Mutual fund investors may have more in common than they think. In fact, many of the largest U.S. mutual funds hold considerable positions in the same stocks, and it’s no coincidence that the same names keep popping up. While the objectives of funds may vary, most mutual funds have the same overall goal—capital appreciation. So while different funds employ numerous strategies based on unique objectives, there is a common denominator in that fund managers typically focus on stocks with historically strong performance.

A review of the largest U.S. mutual funds reveals that Dow 30 companies and other big name stocks, such as Apple Corp. (AAPL), tend to be common holdings. These stocks appear to be staples that many investors have an unintentional stake in if they invest in mutual funds. For example, if an investor holds a position in one of the top 10 mutual funds in the United States, chances are he or she is also invested in Apple or Microsoft (MSFT – Free Microsoft Stock Report). JPMorgan Chase (JPM – Free JPMorgan Chase Stock Report) and Google (GOOG) are also popular picks among fund managers.

Similarities among the holdings of large mutual funds are interesting for several reasons. First, the common thread comments on which companies in the market tend to be the most attractive investments.

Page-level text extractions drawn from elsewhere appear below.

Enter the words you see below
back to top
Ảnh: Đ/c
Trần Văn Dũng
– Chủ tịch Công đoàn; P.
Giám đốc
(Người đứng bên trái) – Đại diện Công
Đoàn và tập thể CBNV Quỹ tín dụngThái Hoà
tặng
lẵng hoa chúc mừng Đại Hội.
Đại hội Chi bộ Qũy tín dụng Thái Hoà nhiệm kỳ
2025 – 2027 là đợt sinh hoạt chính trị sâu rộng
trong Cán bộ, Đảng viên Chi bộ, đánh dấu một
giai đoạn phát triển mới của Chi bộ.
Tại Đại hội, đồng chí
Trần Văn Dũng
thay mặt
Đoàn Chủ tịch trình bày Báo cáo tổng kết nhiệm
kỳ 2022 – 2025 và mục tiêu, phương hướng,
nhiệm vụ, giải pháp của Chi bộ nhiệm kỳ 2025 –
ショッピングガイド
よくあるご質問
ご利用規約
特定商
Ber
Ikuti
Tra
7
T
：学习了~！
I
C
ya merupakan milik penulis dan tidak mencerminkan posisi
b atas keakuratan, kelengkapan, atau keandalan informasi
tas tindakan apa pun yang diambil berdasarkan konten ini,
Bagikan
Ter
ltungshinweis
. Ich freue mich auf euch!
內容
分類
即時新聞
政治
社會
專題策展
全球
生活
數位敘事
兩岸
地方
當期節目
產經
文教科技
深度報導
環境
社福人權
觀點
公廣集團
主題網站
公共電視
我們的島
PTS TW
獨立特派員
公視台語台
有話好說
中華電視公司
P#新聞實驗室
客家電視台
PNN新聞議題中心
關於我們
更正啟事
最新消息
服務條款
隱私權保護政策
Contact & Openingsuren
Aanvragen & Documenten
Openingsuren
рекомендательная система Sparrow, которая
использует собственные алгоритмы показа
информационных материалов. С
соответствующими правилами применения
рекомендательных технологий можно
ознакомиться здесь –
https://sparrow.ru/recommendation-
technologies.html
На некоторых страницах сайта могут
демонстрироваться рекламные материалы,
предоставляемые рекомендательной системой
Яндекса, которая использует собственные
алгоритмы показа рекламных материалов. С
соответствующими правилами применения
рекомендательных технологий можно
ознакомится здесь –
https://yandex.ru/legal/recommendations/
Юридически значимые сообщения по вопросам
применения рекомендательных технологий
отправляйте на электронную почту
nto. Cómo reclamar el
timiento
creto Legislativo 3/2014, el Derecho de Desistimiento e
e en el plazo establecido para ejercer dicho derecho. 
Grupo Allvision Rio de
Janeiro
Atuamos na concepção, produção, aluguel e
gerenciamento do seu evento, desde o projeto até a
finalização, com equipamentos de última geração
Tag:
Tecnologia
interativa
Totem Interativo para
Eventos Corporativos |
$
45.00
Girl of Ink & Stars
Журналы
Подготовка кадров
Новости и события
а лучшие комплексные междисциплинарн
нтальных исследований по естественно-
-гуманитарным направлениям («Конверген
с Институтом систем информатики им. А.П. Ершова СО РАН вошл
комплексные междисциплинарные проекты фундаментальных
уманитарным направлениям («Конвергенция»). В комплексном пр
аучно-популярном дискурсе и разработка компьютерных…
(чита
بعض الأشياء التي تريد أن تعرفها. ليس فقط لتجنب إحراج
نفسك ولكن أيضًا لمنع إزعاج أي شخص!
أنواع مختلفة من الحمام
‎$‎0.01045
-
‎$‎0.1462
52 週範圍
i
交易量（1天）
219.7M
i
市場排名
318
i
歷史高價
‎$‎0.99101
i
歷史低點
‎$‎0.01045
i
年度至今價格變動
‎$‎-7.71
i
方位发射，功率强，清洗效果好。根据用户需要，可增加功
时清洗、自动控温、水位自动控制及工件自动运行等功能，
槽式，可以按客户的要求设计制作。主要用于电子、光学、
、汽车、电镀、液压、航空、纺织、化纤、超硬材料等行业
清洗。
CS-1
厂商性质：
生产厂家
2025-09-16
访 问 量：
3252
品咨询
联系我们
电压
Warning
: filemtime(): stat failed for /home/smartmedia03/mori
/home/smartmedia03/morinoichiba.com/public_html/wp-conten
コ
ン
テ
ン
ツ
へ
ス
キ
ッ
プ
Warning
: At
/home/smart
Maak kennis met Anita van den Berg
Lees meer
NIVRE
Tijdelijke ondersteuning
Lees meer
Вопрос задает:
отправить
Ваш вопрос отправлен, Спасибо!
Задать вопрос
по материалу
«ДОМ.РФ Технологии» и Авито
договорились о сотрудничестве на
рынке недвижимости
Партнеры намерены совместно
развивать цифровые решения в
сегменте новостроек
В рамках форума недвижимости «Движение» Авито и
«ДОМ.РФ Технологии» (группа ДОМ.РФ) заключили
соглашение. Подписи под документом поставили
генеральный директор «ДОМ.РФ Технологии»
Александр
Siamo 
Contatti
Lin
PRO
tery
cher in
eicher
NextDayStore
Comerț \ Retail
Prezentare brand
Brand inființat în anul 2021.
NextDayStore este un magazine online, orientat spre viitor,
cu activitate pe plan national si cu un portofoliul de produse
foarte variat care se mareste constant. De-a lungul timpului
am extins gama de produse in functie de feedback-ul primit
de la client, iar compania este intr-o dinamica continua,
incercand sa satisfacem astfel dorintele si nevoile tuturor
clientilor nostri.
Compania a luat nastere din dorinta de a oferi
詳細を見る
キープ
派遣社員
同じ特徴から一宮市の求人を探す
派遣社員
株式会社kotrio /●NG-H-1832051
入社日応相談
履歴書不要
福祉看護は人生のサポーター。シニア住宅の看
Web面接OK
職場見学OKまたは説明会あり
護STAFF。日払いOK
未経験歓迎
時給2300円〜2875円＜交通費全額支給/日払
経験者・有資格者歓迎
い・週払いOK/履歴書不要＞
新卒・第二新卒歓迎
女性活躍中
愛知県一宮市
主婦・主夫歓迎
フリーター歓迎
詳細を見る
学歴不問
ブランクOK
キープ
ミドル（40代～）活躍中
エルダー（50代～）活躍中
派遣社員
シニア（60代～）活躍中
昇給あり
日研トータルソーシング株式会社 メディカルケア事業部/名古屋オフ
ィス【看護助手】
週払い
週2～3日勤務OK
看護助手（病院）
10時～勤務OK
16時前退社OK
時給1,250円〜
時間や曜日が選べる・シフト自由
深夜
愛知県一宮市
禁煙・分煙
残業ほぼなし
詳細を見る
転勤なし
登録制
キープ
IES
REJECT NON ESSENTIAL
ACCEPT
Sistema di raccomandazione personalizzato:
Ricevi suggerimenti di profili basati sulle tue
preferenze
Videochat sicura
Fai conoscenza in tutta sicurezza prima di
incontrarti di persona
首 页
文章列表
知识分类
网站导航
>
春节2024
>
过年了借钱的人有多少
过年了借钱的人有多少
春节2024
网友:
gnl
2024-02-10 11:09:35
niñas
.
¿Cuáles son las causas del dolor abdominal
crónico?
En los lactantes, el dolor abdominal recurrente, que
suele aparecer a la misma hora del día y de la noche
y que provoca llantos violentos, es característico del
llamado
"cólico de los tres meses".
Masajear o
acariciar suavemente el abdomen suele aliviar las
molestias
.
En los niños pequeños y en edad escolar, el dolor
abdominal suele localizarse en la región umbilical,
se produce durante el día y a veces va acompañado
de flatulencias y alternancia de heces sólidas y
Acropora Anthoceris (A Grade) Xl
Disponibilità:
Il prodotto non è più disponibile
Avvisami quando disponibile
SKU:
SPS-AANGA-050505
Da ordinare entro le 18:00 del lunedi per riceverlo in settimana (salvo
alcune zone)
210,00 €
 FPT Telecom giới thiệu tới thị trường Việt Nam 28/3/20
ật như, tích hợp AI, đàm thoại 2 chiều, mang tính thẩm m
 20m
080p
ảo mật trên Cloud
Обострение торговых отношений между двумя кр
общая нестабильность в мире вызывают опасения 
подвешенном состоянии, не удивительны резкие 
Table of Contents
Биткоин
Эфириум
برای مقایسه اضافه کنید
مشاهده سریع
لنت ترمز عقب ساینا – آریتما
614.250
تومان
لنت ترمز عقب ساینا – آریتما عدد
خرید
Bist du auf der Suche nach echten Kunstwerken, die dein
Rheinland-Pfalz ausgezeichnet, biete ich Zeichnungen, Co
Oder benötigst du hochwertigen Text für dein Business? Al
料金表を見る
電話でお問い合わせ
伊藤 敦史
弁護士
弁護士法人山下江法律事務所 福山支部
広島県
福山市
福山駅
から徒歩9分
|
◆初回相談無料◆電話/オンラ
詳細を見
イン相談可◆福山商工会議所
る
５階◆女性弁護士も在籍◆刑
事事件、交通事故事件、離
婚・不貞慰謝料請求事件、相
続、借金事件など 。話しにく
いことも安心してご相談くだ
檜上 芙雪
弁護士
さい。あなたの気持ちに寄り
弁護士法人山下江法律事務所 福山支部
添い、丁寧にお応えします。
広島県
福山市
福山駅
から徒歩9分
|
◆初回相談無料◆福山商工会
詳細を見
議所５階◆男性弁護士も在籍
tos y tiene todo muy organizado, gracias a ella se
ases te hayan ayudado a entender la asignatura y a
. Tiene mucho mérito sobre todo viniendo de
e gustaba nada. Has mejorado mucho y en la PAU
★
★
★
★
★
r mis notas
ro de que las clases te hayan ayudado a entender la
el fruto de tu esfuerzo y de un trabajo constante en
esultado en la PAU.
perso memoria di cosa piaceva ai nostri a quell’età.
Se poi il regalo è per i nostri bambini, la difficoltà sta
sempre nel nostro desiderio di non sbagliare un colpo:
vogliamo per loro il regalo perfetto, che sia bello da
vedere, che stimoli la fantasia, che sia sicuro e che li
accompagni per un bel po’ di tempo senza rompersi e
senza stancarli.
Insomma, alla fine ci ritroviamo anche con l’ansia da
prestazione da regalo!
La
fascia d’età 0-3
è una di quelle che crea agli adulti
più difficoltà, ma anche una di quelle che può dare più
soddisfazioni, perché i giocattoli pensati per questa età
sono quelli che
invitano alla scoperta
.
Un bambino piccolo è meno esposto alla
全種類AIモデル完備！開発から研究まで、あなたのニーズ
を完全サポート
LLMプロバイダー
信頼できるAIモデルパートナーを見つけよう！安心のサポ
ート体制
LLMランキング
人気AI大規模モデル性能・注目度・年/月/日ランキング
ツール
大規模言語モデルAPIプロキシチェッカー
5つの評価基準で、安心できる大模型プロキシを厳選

Fund managers select stocks based on which companies they believe are likely to perform well, therefore, commonalities among picks in large funds may signal standout issues.

Equities that tend to be favored by large mutual funds may be of interest to individual investors, as well. Following the top investments of these funds can help paint a decent picture of which stocks in the market are worth looking into, and can serve as a guide to those looking for high performance issues. The common holdings among the largest mutual funds are essentially a VIP list of stocks—the companies fund managers believe are most likely to outperform the market.

In addition, many mutual fund investors may invest in individual stocks on their own, potentially increasing their position in certain companies unintentionally. For example, if an investor has 5% of his or her individual portfolio invested in Google, but also invests in a mutual fund that holds stock in the company, the investor’s stake in Google may be higher than intended. It is important to consider how your overall investments are weighted, making it easier to manage your positions. It may be wise for investors to consider reviewing the holdings of their mutual funds and begin tracking how companies are weighted in their overall investment portfolio. 

All told, it is most important for investors to fully understand where their money is invested. Odds are if you are a mutual fund investor, you have a stake in some of the most well known companies in the market. It may be prudent to take a closer look at your holdings and monitor the performance of the companies that you have a large stake in.

At the time of this article’s writing, the author did not have any positions in any of the companies mentioned.